While Savonarola spoke with growing intensity, his arms tightly folded before him still, as they had been from the first, but his face alight as from an inward flame, Romola felt herself surrounded and possessed by the glow of his passionate faith. The chill doubts all melted away; she was subdued by the sense of something unspeakably great to which she was being called by a strong being who roused a new strength within herself. In a voice that was like a low, prayerful cry, she said

"Father, I will be guided. Teach me! I will go back."

Almost unconsciously she sank on her knees. Savonarola stretched out his hands over her; but feeling would no longer pass through the channel of speech, and he was silent.

CHAPTER XXI.

Coming Back.

"RISE, my daughter," said Fra Girolamo at last. "Your servant is waiting not far off with the mules. It is time that I should go onward to Florence."

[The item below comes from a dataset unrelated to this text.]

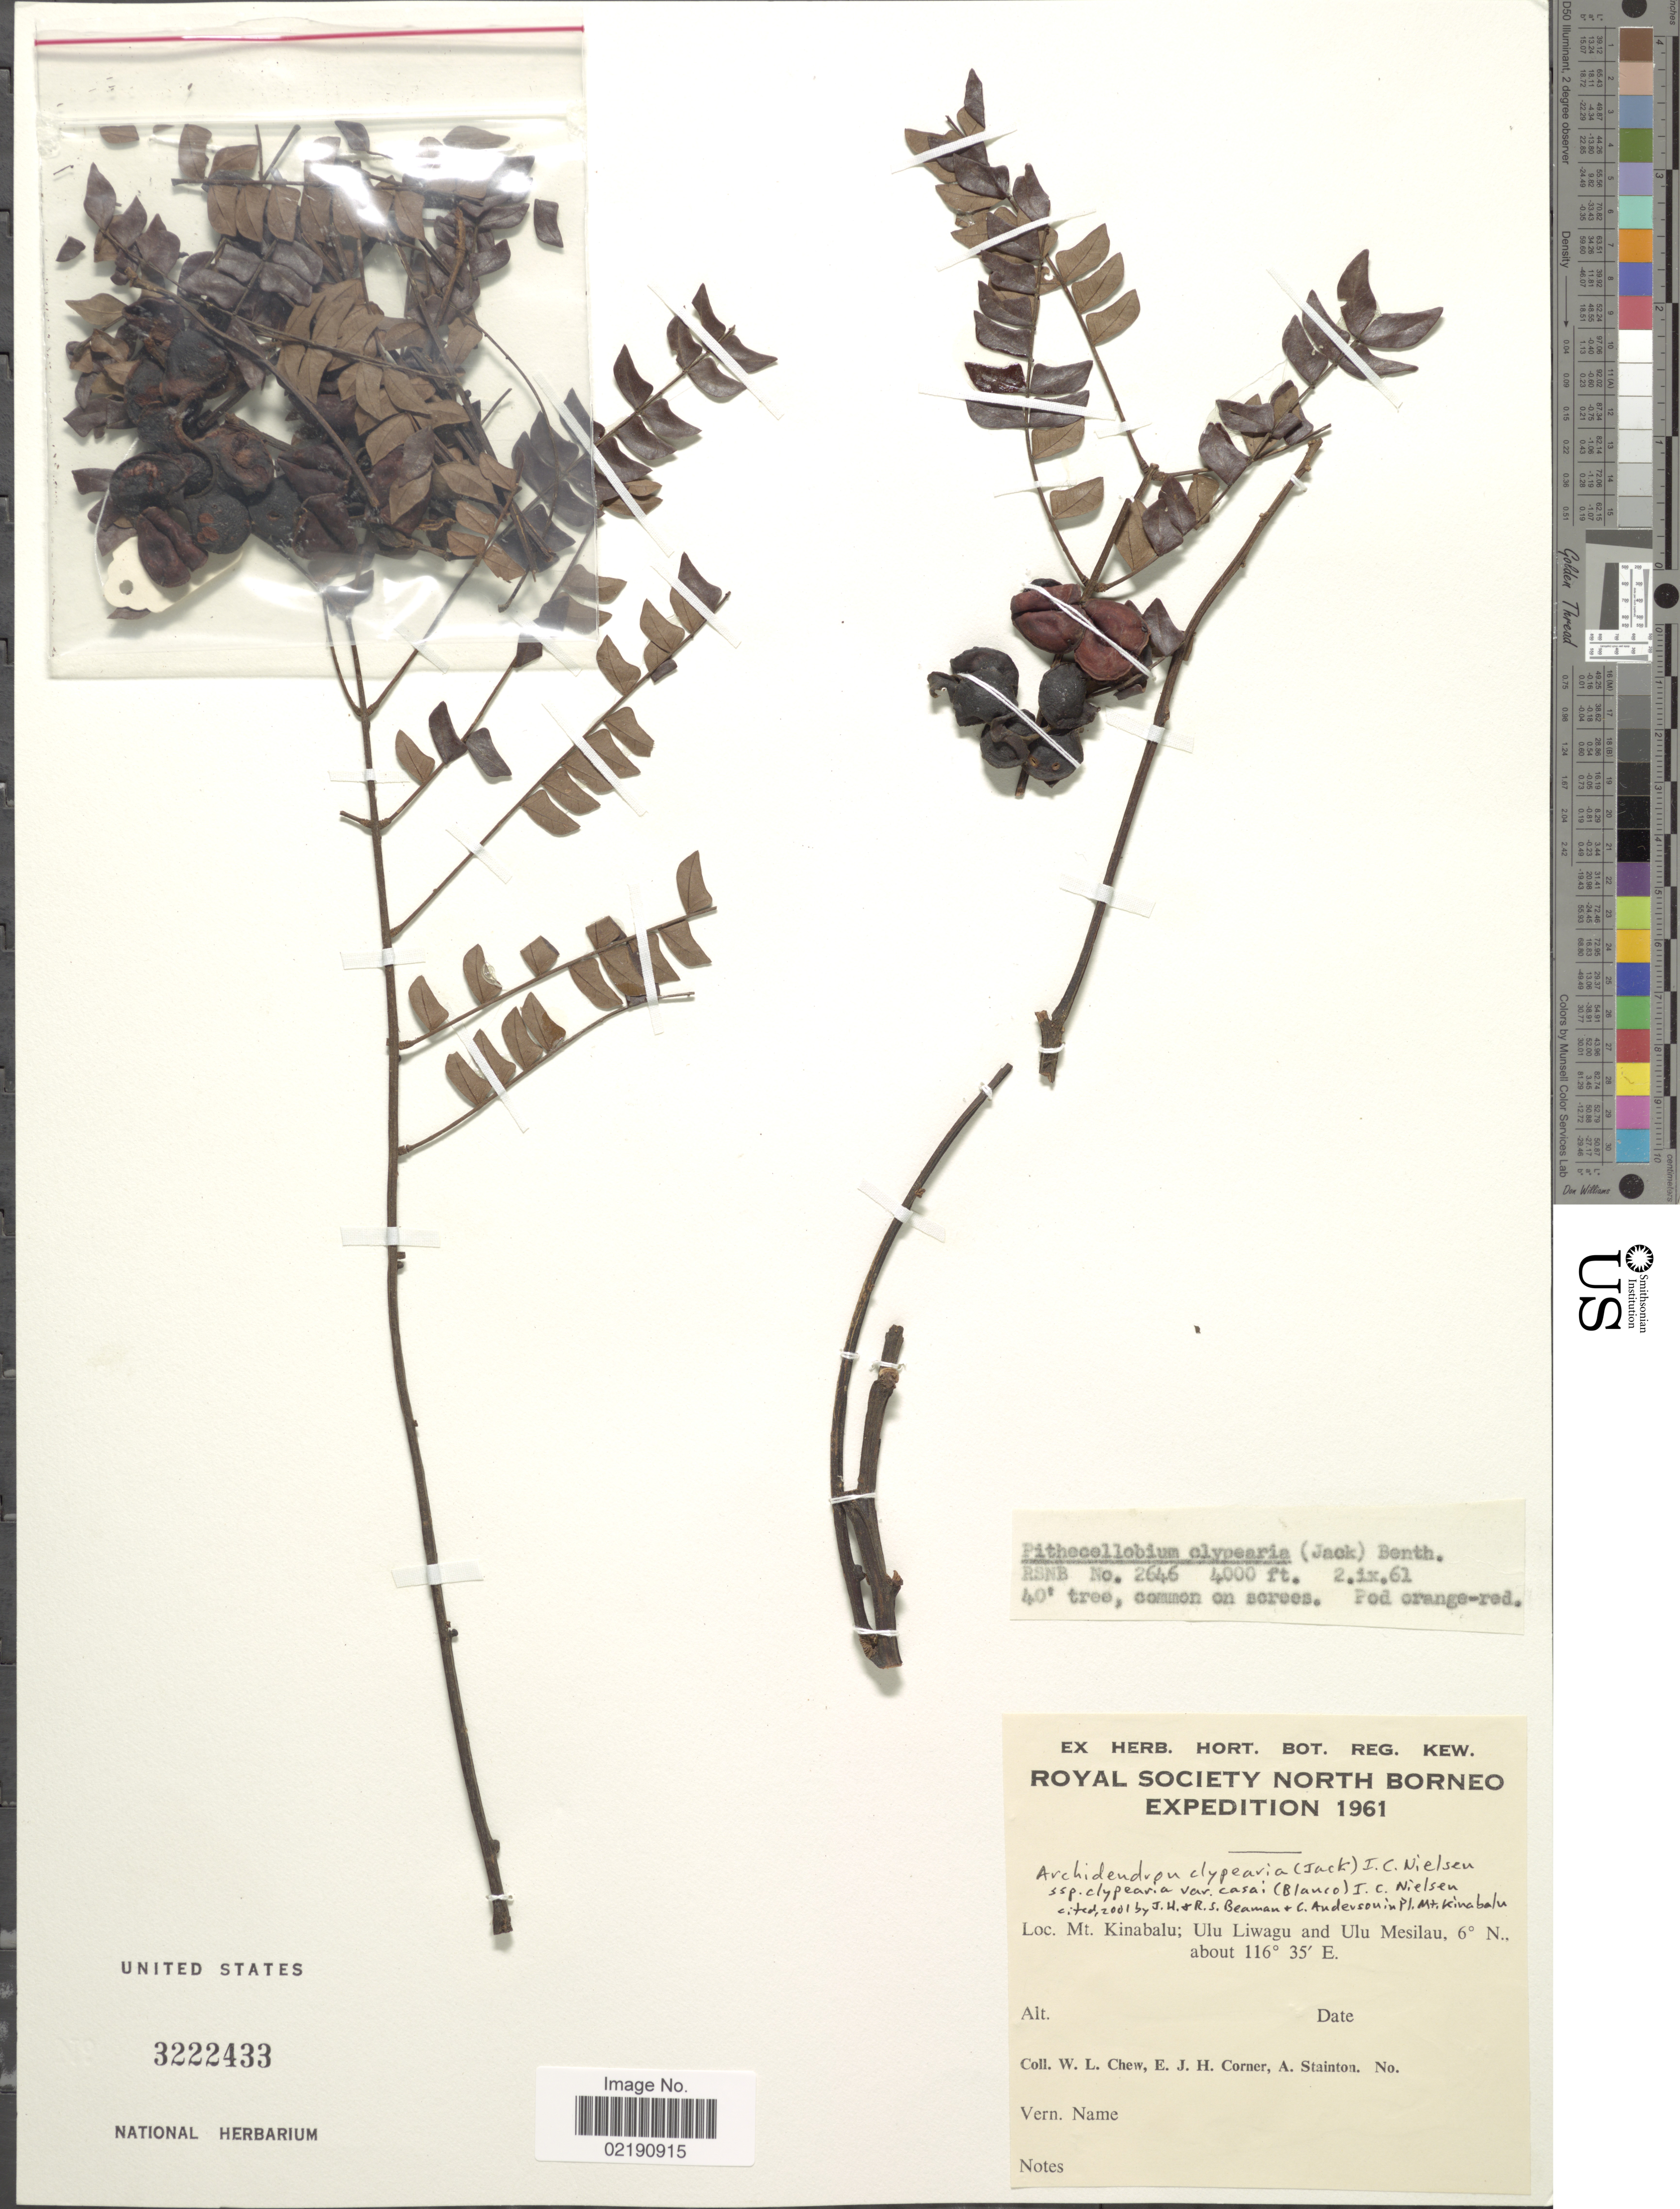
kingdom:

Romola arose from her knees. That silent attitude had been a sort of sacrament to her, confirming the state of yearning passivity on which she had newly entered. By the one act of renouncing her resolve to quit her husband, her will seemed so utterly bruised that she felt the need of direction even in small things. She lifted up the edge of her cowl, and saw Maso and the second Dominican standing with their backs towards her on the edge of the hill about ten yards from her; but she looked at Savonarola again without speaking, as if the order to Maso to turn back must come from him and not from her.

"I will go and call them," he said, answering her glance of appeal; "and I will recommend you, my daughter, to the Brother who is with me. You desire to put yourself under guidance, and to learn that wisdom which has been hitherto as foolishness to you. A chief gate of that wisdom is the sacrament of confession. You will need a confessor, my daughter, and I desire to put you under the care of Fra Salvestro, one of the brethren of San Marco in whom I most confide."

"I would rather have no guidance but yours, father," said Romola, looking anxious.

"My daughter, I do not act as a confessor. The vocation I have withdraws me from offices that would force me into frequent contact with the laity, and interfere with my special duties."